A grouping of shifting, swivelling dancers. Sharp quarter turns, heels slightly lifted, neck torso arms and face rigid and unchanging. Automaton meets shop dummies in Autóctonos II, and save the odd cryptic word from one of them every now and then (it is assumed the dancers can influence the order and formation by randomly giving a verbal sign) and the faintly varied, prepared piano, so it continues. For 10 minutes, 20 and counting, Ayelin Parolin’s choreography and Lea Petra’s composition and playing goes on.

For sure, this repetitive, unchanging movement is extensive within the contemporary dance community at all levels of experience just now, if the Edinburgh Fringe and International Festival are anything to go by, and if it represents their reality then it doesn’t say much for the lives they are leading or seeing around them.

Bleak, uninteresting, monotonous. If it is meant to be this way – it succeeds. It may be representative of reality, but is it the stuff of effective performance? It is as if they would have done this without the audience. There are, as the programme puts it, “hairline fractures” of change: eventually a range of arm movements (physical ticks, a cut, a thrust, a punch) which are then used for the whole of the second half; slight changes of direction; occasional separation of one from the crowd; a hint of variety of plane; a sort of searching or looking. There is a complete absence of beauty.

If this is the truth, no wonder no-one marches or opposes any abusive government or partner! An enquiry into this topic is laudable, but it is truly mind-numbing and pedestrian to view. For some reason even the score, played so attentively, is the same; probably because it is monotone and uses an intensely small range of notes.

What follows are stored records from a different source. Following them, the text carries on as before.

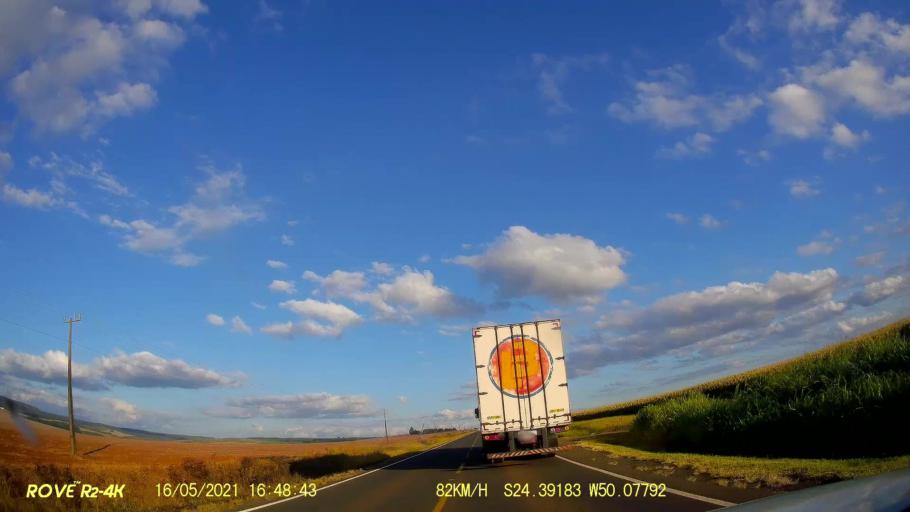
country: BR
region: Parana
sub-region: Pirai Do Sul
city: Pirai do Sul
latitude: -24.3924
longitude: -50.0780
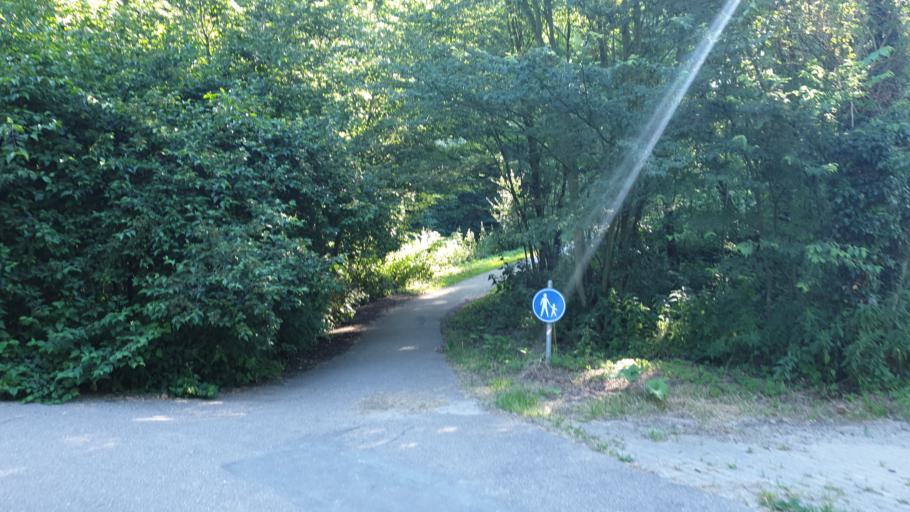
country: NL
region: South Holland
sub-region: Gemeente Westland
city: Poeldijk
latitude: 52.0541
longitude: 4.2174
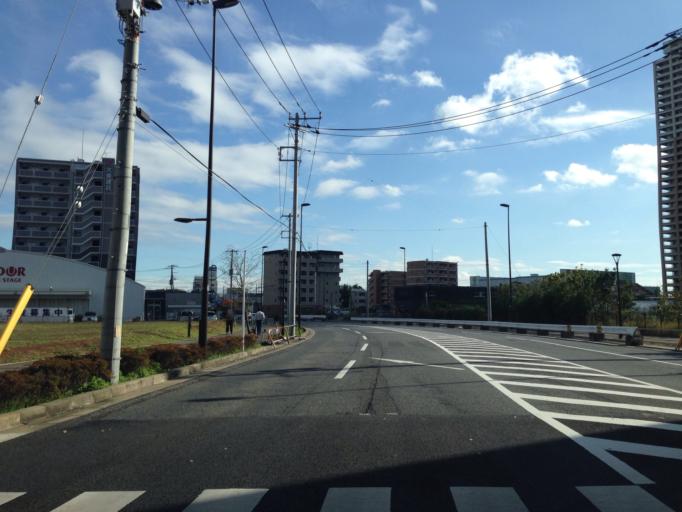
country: JP
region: Chiba
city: Kashiwa
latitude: 35.8959
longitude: 139.9531
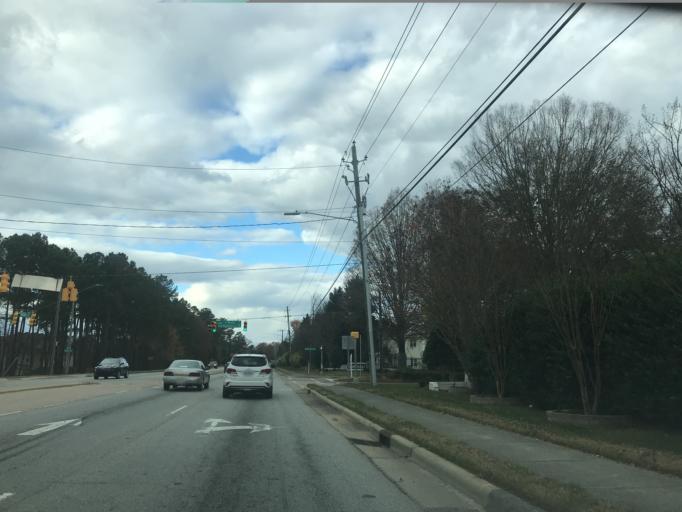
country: US
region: North Carolina
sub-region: Wake County
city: Raleigh
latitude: 35.8159
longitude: -78.5672
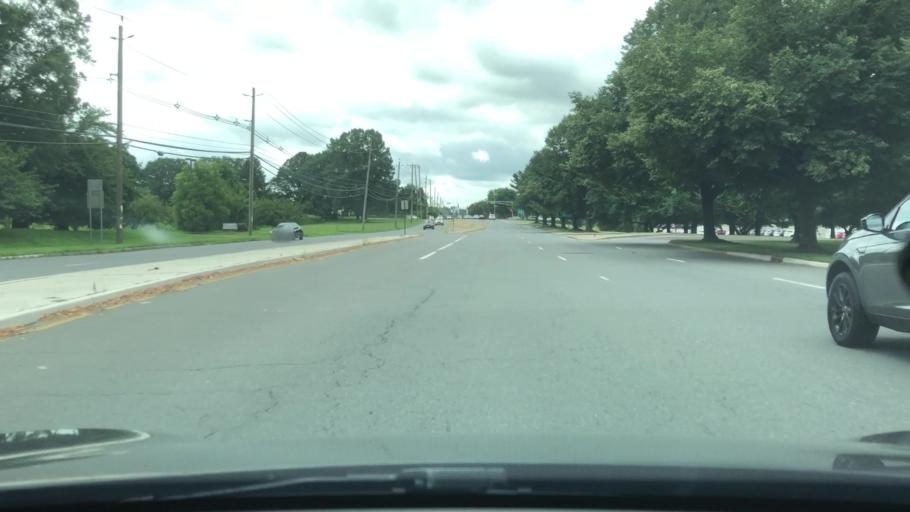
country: US
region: New Jersey
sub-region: Mercer County
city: Lawrenceville
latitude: 40.2926
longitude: -74.6780
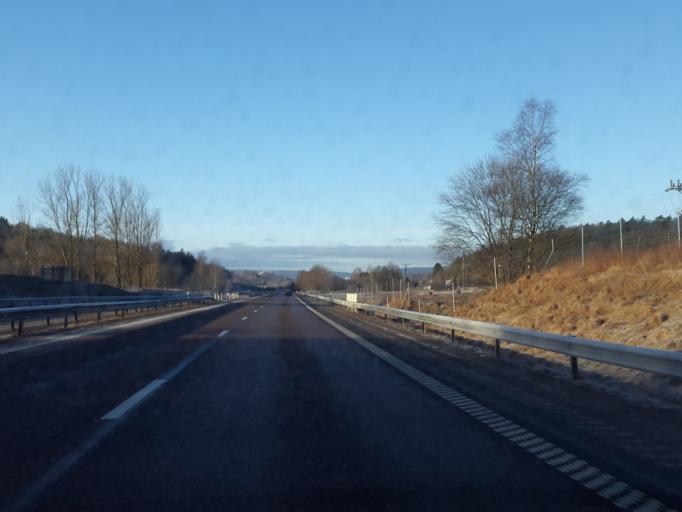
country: SE
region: Vaestra Goetaland
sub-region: Lerums Kommun
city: Stenkullen
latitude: 57.7888
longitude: 12.3314
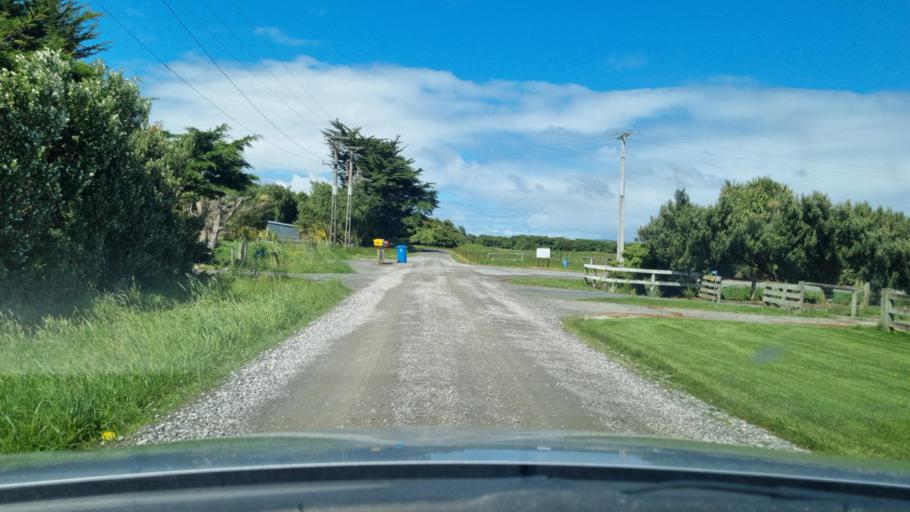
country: NZ
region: Southland
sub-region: Invercargill City
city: Invercargill
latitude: -46.4440
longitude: 168.2784
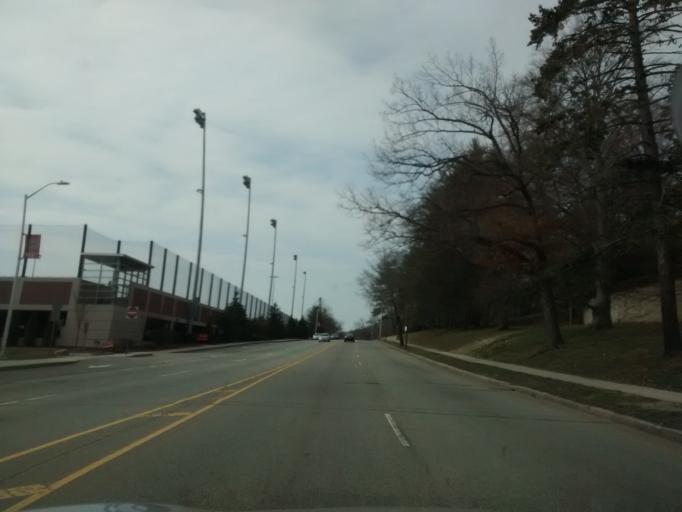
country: US
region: Massachusetts
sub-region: Worcester County
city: Worcester
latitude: 42.2770
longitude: -71.8100
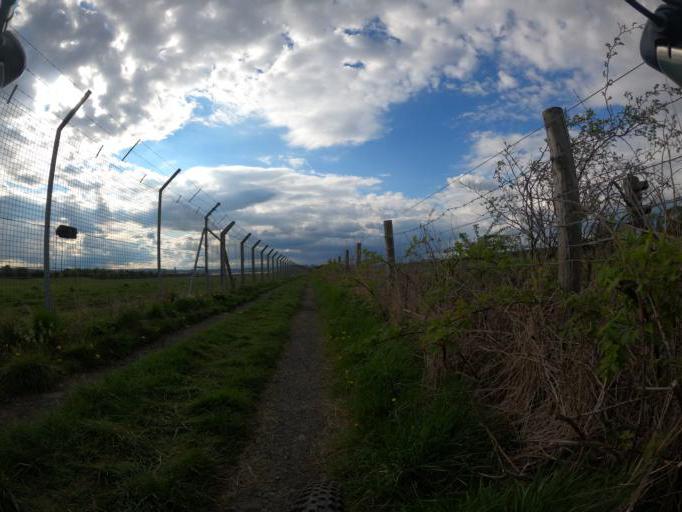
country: GB
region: Scotland
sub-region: Edinburgh
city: Currie
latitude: 55.9428
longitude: -3.3267
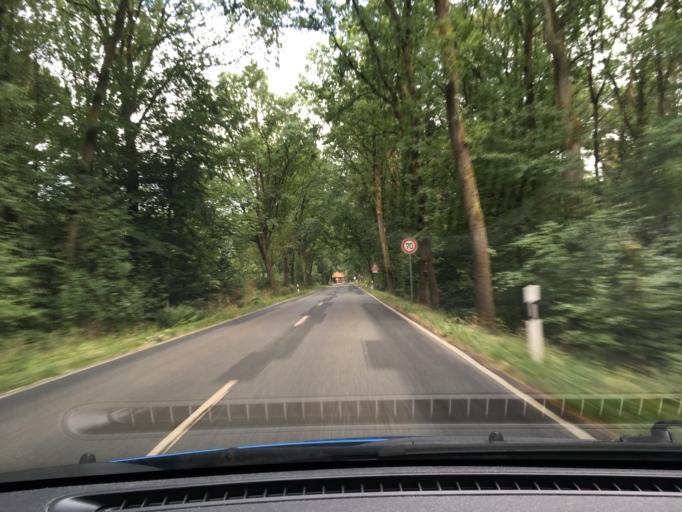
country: DE
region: Lower Saxony
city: Undeloh
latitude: 53.1991
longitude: 9.9691
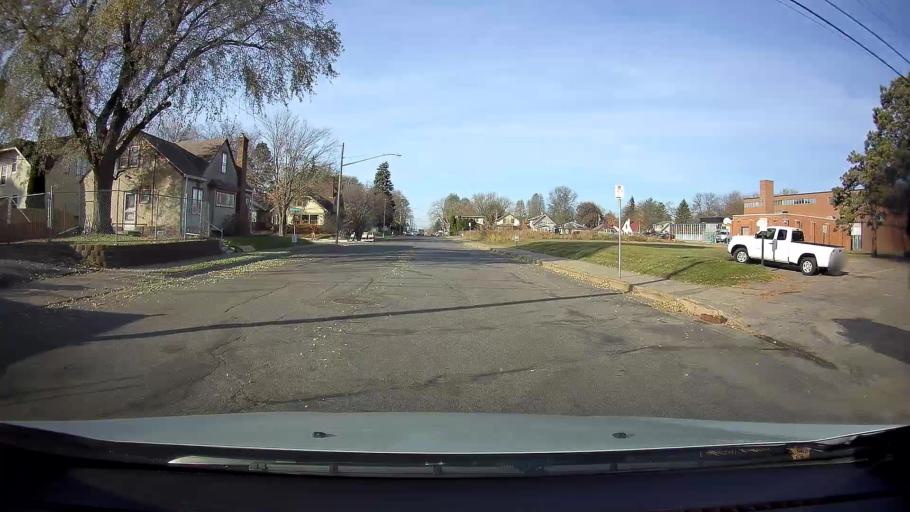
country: US
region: Minnesota
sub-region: Hennepin County
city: Saint Anthony
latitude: 45.0204
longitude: -93.2328
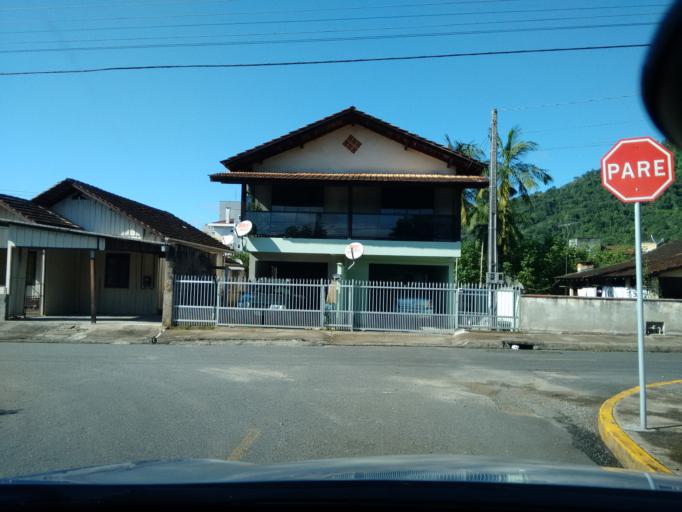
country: BR
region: Santa Catarina
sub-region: Pomerode
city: Pomerode
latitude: -26.7320
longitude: -49.1802
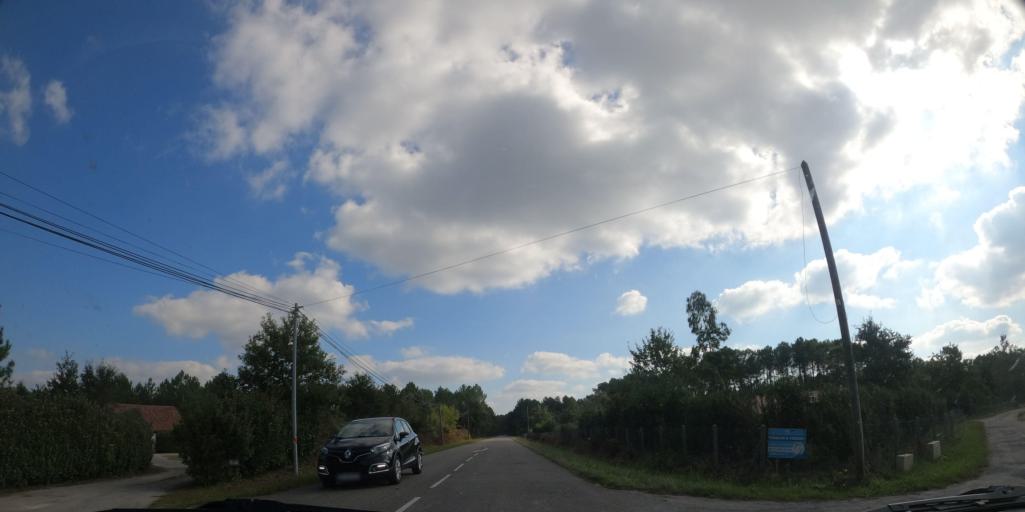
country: FR
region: Aquitaine
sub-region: Departement des Landes
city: Soustons
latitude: 43.7409
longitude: -1.2983
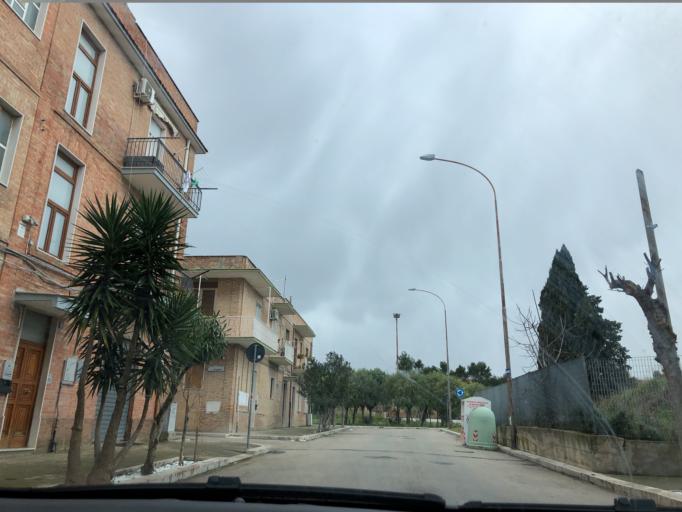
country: IT
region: Apulia
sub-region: Provincia di Foggia
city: Lucera
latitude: 41.5083
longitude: 15.3250
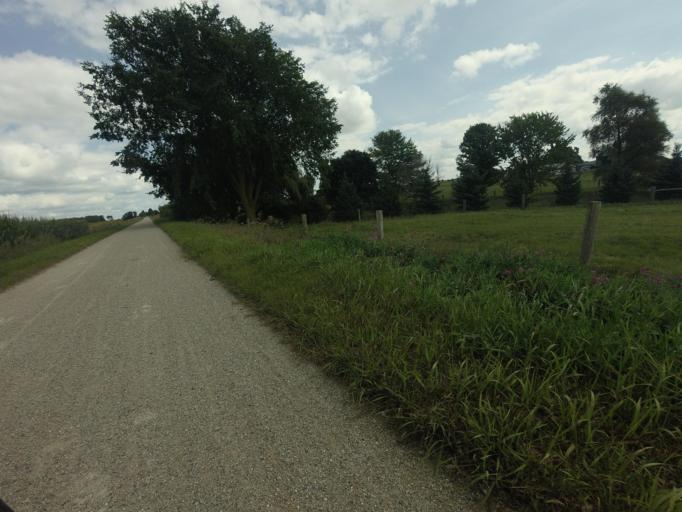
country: CA
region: Ontario
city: North Perth
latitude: 43.5772
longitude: -80.7984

The lives of workers and those with no resources, of the down-trodden or of political prisoners when shown on the TV or written about, suggest that human beings find a smile or a notion of love even amongst the terror or fear. There is nothing of that here.

The performances are focused, the actions precise, but there is zero for an audience to hook onto, and although this may be representative of their view, it only serves to alienate and estrange the watcher, avoiding any sort of outcome. Is it enough to show a state of mind but evade explanation or comment?